## Input records
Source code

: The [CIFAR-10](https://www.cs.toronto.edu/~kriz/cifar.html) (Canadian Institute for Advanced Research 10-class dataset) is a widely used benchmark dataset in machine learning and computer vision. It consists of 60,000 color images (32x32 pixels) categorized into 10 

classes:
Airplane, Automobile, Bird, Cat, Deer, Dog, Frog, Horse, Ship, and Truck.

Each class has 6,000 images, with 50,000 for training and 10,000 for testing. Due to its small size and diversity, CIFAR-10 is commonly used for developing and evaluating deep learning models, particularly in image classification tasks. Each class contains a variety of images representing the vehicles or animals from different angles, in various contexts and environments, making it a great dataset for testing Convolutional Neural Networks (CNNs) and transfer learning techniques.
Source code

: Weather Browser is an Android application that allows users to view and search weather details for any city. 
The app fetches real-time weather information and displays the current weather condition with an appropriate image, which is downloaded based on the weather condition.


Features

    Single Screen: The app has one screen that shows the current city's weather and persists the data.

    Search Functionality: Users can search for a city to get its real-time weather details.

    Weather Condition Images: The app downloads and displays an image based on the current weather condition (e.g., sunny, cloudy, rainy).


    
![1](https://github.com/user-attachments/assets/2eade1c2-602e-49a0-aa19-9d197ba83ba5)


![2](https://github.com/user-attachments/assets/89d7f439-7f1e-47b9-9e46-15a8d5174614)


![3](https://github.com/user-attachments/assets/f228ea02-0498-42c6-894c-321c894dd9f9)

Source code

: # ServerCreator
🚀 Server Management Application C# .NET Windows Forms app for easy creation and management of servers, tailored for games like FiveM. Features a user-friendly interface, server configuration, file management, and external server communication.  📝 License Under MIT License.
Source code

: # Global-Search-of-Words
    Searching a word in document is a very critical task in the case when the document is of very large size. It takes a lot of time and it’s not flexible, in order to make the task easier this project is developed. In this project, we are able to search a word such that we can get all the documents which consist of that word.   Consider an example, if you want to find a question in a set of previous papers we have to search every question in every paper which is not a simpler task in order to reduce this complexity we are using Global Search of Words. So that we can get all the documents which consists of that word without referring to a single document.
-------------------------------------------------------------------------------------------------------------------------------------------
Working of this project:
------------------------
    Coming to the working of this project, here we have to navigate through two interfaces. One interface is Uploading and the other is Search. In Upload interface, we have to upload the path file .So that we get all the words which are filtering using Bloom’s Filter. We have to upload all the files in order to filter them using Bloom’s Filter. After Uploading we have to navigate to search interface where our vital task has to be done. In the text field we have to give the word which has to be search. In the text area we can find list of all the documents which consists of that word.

## Aim of the exercise
Above are some records; extract every one of them exactly.

## Answer section
Source code

: The [CIFAR-10](https://www.cs.toronto.edu/~kriz/cifar.html) (Canadian Institute for Advanced Research 10-class dataset) is a widely used benchmark dataset in machine learning and computer vision. It consists of 60,000 color images (32x32 pixels) categorized into 10 

classes:
Airplane, Automobile, Bird, Cat, Deer, Dog, Frog, Horse, Ship, and Truck.

Each class has 6,000 images, with 50,000 for training and 10,000 for testing. Due to its small size and diversity, CIFAR-10 is commonly used for developing and evaluating deep learning models, particularly in image classification tasks. Each class contains a variety of images representing the vehicles or animals from different angles, in various contexts and environments, making it a great dataset for testing Convolutional Neural Networks (CNNs) and transfer learning techniques.
Source code

: Weather Browser is an Android application that allows users to view and search weather details for any city. 
The app fetches real-time weather information and displays the current weather condition with an appropriate image, which is downloaded based on the weather condition.


Features

    Single Screen: The app has one screen that shows the current city's weather and persists the data.

    Search Functionality: Users can search for a city to get its real-time weather details.

    Weather Condition Images: The app downloads and displays an image based on the current weather condition (e.g., sunny, cloudy, rainy).


    
![1](https://github.com/user-attachments/assets/2eade1c2-602e-49a0-aa19-9d197ba83ba5)


![2](https://github.com/user-attachments/assets/89d7f439-7f1e-47b9-9e46-15a8d5174614)


![3](https://github.com/user-attachments/assets/f228ea02-0498-42c6-894c-321c894dd9f9)

Source code

: # ServerCreator
🚀 Server Management Application C# .NET Windows Forms app for easy creation and management of servers, tailored for games like FiveM. Features a user-friendly interface, server configuration, file management, and external server communication.  📝 License Under MIT License.
Source code

: # Global-Search-of-Words
    Searching a word in document is a very critical task in the case when the document is of very large size. It takes a lot of time and it’s not flexible, in order to make the task easier this project is developed. In this project, we are able to search a word such that we can get all the documents which consist of that word.   Consider an example, if you want to find a question in a set of previous papers we have to search every question in every paper which is not a simpler task in order to reduce this complexity we are using Global Search of Words. So that we can get all the documents which consists of that word without referring to a single document.
-------------------------------------------------------------------------------------------------------------------------------------------
Working of this project:
------------------------
    Coming to the working of this project, here we have to navigate through two interfaces. One interface is Uploading and the other is Search. In Upload interface, we have to upload the path file .So that we get all the words which are filtering using Bloom’s Filter. We have to upload all the files in order to filter them using Bloom’s Filter. After Uploading we have to navigate to search interface where our vital task has to be done. In the text field we have to give the word which has to be search. In the text area we can find list of all the documents which consists of that word.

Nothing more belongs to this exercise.